In addition to batch Ontology data indexing, Object Storage V2 supports low-latency streaming data indexing into the Ontology by using Foundry streams as input datasources. By departing from the batch infrastructure used for non-streaming Foundry datasets, streams enable indexing of data into Foundry Ontology on the order of seconds or minutes to support latency sensitive operational workflows.

:::callout{theme="neutral"} If you have more questions about Ontology streaming behavior, review our frequently asked questions documentation.

For guidance on the performance and the latency of streaming pipelines, review our streaming performance considerations documentation. :::

Current product limitations of streaming object types

Streaming in Object Storage V2 uses a “most recent update wins” strategy, where every stream is treated like a changelog stream. If your events are coming from your source out of order, you will end up with incorrect data in your Ontology. If you can guarantee order in your input stream, Object Storage V2 streaming will handle your updates with the same order.

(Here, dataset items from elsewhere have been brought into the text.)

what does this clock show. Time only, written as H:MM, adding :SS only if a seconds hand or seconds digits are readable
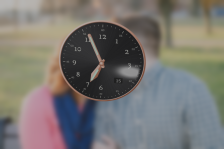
6:56
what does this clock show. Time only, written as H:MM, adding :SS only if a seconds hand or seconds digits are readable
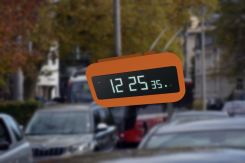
12:25:35
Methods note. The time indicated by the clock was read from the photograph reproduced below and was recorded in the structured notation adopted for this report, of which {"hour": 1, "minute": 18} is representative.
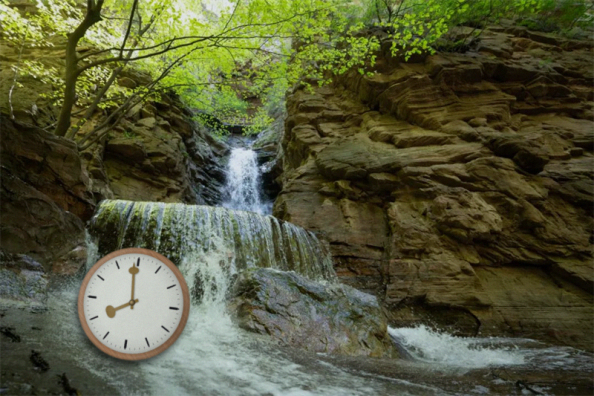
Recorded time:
{"hour": 7, "minute": 59}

Ontology streaming behavior and its feature set is still actively developed; below are some of the current product limitations to consider before using Ontology streaming:

  • User edits are not supported on streaming object types. As a workaround, you can either push user edits as a data change into the input stream or configure an additional object type with a non-streaming input datasource to let users make their edits on that auxiliary object type. Alternatively, you can enable edits on stream-backed object types by switching the object be backed by direct datasources.
  • Multi-datasource object types (MDOs) are not supported on streaming object types.
  • Outside of Workshop, no other Foundry frontend application supports live data refresh because, historically, they do not expect streaming updates. Although the underlying Ontology data is changing constantly for streaming object types, you will need to refresh whenever you want new data outside Workshop.
  • In the Datasources tab of an object type in Ontology Manager, users are able to configure monitors for Funnel batch pipeline failures and invalid records. Currently, there is no support for monitors or metrics for object types with stream datasources (for example, pipeline latency).
  • Record size cannot exceed 1MB, and the object type cannot contain more than 250 properties. You should consider a different ontology model with smaller object types if you need to stream larger records into your ontology.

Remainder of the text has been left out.